Bayerische Männer fanden in der Spätantike offenbar Gefallen an Frauen mit großen Köpfen. Die Damen kamen von weit her, wie Paläogenetiker nun zeigen.
Unterschiedlich deformierte Schädel

Auf bajuwarischen Friedhöfen wurden im 5. und 6. Jahrhundert n. Chr. Frauen bestattet, die aus Südosteuropa eingewandert sind und im frühen Bayern heimisch wurden. Das bestätigt nun ein Team von Paläogenetikern um Joachim Burger von der Universität Mainz. Schon zuvor hatten Archäologen Ähnliches vermutet, da die Schädel einiger Frauen deformiert waren, was unter anderem im spätantiken Südosteuropa als Körperkunstpraktik üblich war. Interessant ist, dass den Daten zufolge nur Frauen in das heutige Bayern eingewandert sind, wie die Forscher im Fachmagazin "PNAS" schreiben. Eine Einwanderung südosteuropäischer Volksgruppen sehen sie in ihren Daten nicht: Offenbar sind einzelne Frauen durch Heirat nach Bayern gelangt, spekulieren die Wissenschaftler.

Aufgabe: Gib den Artikel über die eingewanderten Frauen mit deformierten Schädeln vollständig und wortwörtlich wieder. Die Zeilen stehen in keinem Zusammenhang mit dem Artikel.

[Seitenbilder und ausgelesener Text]
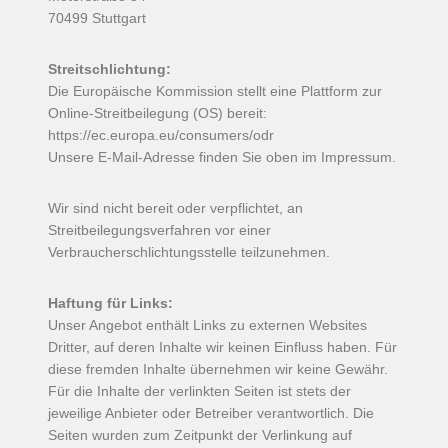
70499 Stuttgart
Streitschlichtung:
Die Europäische Kommission stellt eine Plattform zur
Online-Streitbeilegung (OS) bereit:
https://ec.europa.eu/consumers/odr
Unsere E-Mail-Adresse finden Sie oben im Impressum.
Wir sind nicht bereit oder verpflichtet, an
Streitbeilegungsverfahren vor einer
Verbraucherschlichtungsstelle teilzunehmen.
Haftung für Links:
Unser Angebot enthält Links zu externen Websites
Dritter, auf deren Inhalte wir keinen Einfluss haben. Für
diese fremden Inhalte übernehmen wir keine Gewähr.
Für die Inhalte der verlinkten Seiten ist stets der
jeweilige Anbieter oder Betreiber verantwortlich. Die
Seiten wurden zum Zeitpunkt der Verlinkung auf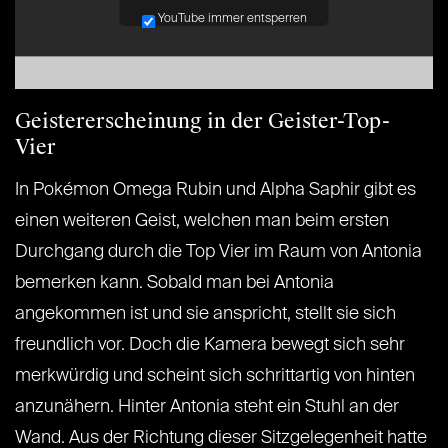
YouTube immer entsperren
Geistererscheinung in der Geister-Top-
Vier
In Pokémon Omega Rubin und Alpha Saphir gibt es
einen weiteren Geist, welchen man beim ersten
Durchgang durch die Top Vier im Raum von Antonia
bemerken kann. Sobald man bei Antonia
angekommen ist und sie anspricht, stellt sie sich
freundlich vor. Doch die Kamera bewegt sich sehr
merkwürdig und scheint sich schrittartig von hinten
anzunähern. Hinter Antonia steht ein Stuhl an der
Wand. Aus der Richtung dieser Sitzgelegenheit hatte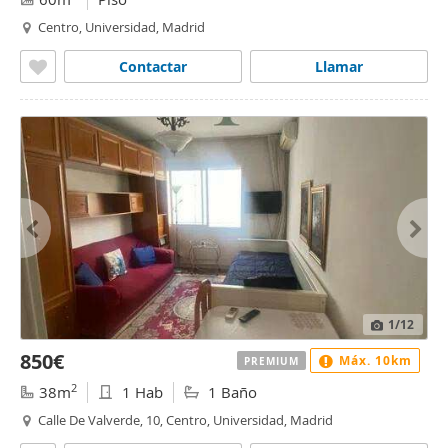
Centro, Universidad, Madrid
Contactar
Llamar
1
/12
850€
Máx. 10km
PREMIUM
2
38m
1 Hab
1 Baño
Calle De Valverde, 10, Centro, Universidad, Madrid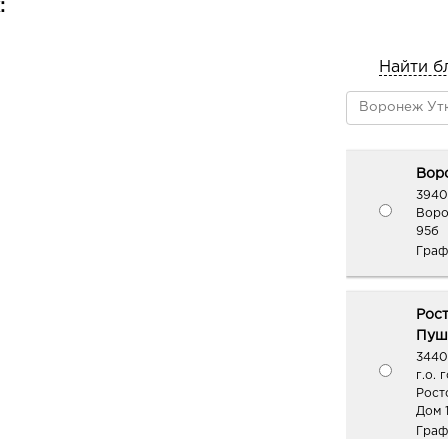
:
Найти б
Воро
3940
Воро
95б
Граф
Рос
Пушк
3440
г.о. 
Рост
Дом 
Граф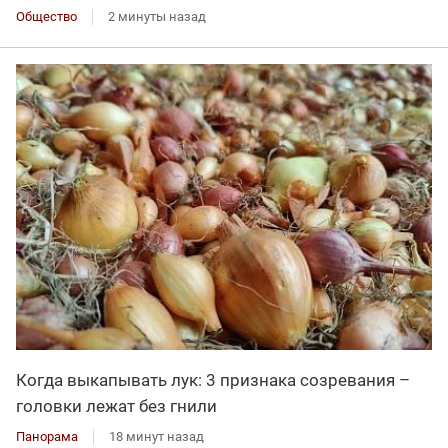
Общество
2 минуты назад
Когда выкапывать лук: 3 признака созревания –
головки лежат без гнили
Панорама
18 минут назад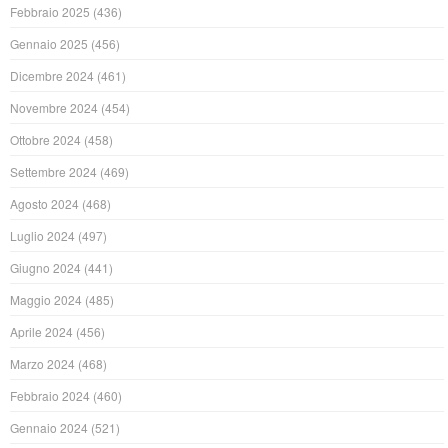
Febbraio 2025
(436)
Gennaio 2025
(456)
Dicembre 2024
(461)
Novembre 2024
(454)
Ottobre 2024
(458)
Settembre 2024
(469)
Agosto 2024
(468)
Luglio 2024
(497)
Giugno 2024
(441)
Maggio 2024
(485)
Aprile 2024
(456)
Marzo 2024
(468)
Febbraio 2024
(460)
Gennaio 2024
(521)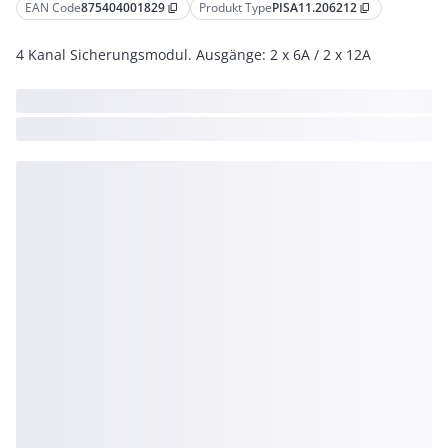
EAN Code
875404001829
Produkt Type
PISA11.206212
content_copy
content_copy
4 Kanal Sicherungsmodul. Ausgänge: 2 x 6A / 2 x 12A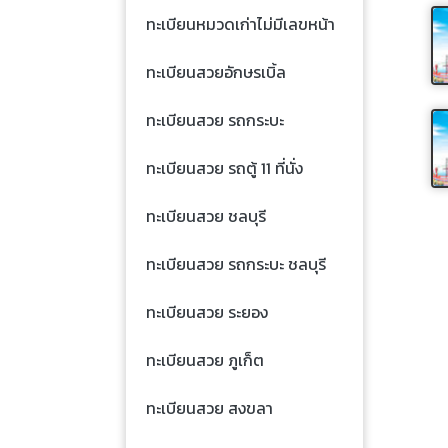
ทะเบียนหมวดเก่าไม่มีเลขหน้า
ทะเบียนสวยอักษรเบิ้ล
ทะเบียนสวย รถกระบะ
ทะเบียนสวย รถตู้ 11 ที่นั่ง
ทะเบียนสวย ชลบุรี
ทะเบียนสวย รถกระบะ ชลบุรี
ทะเบียนสวย ระยอง
ทะเบียนสวย ภูเก็ต
ทะเบียนสวย สงขลา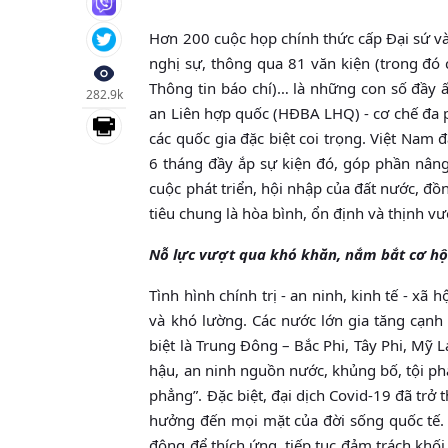
Hơn 200 cuộc họp chính thức cấp Đại sứ và
nghị sự, thông qua 81 văn kiện (trong đó
Thông tin báo chí)… là những con số đầy
282.9k
an Liên hợp quốc (HĐBA LHQ) - cơ chế đa p
các quốc gia đặc biệt coi trọng. Việt Nam
6 tháng đầy ắp sự kiện đó, góp phần nâng
cuộc phát triển, hội nhập của đất nước, đồ
tiêu chung là hòa bình, ổn định và thịnh v
Nỗ lực vượt qua khó khăn, nắm bắt cơ hội
Tình hình chính trị - an ninh, kinh tế - xã
và khó lường. Các nước lớn gia tăng cạnh 
biệt là Trung Đông – Bắc Phi, Tây Phi, Mỹ L
hậu, an ninh nguồn nước, khủng bố, tội ph
phẳng”. Đặc biệt, đại dịch Covid-19 đã trở 
hưởng đến mọi mặt của đời sống quốc tế.
động để thích ứng, tiếp tục đảm trách khối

Bearbeitete Aufgabe:
Bayerische Männer fanden in der Spätantike offenbar Gefallen an Frauen mit großen Köpfen. Die Damen kamen von weit her, wie Paläogenetiker nun zeigen.
Unterschiedlich deformierte Schädel

Auf bajuwarischen Friedhöfen wurden im 5. und 6. Jahrhundert n. Chr. Frauen bestattet, die aus Südosteuropa eingewandert sind und im frühen Bayern heimisch wurden. Das bestätigt nun ein Team von Paläogenetikern um Joachim Burger von der Universität Mainz. Schon zuvor hatten Archäologen Ähnliches vermutet, da die Schädel einiger Frauen deformiert waren, was unter anderem im spätantiken Südosteuropa als Körperkunstpraktik üblich war. Interessant ist, dass den Daten zufolge nur Frauen in das heutige Bayern eingewandert sind, wie die Forscher im Fachmagazin "PNAS" schreiben. Eine Einwanderung südosteuropäischer Volksgruppen sehen sie in ihren Daten nicht: Offenbar sind einzelne Frauen durch Heirat nach Bayern gelangt, spekulieren die Wissenschaftler.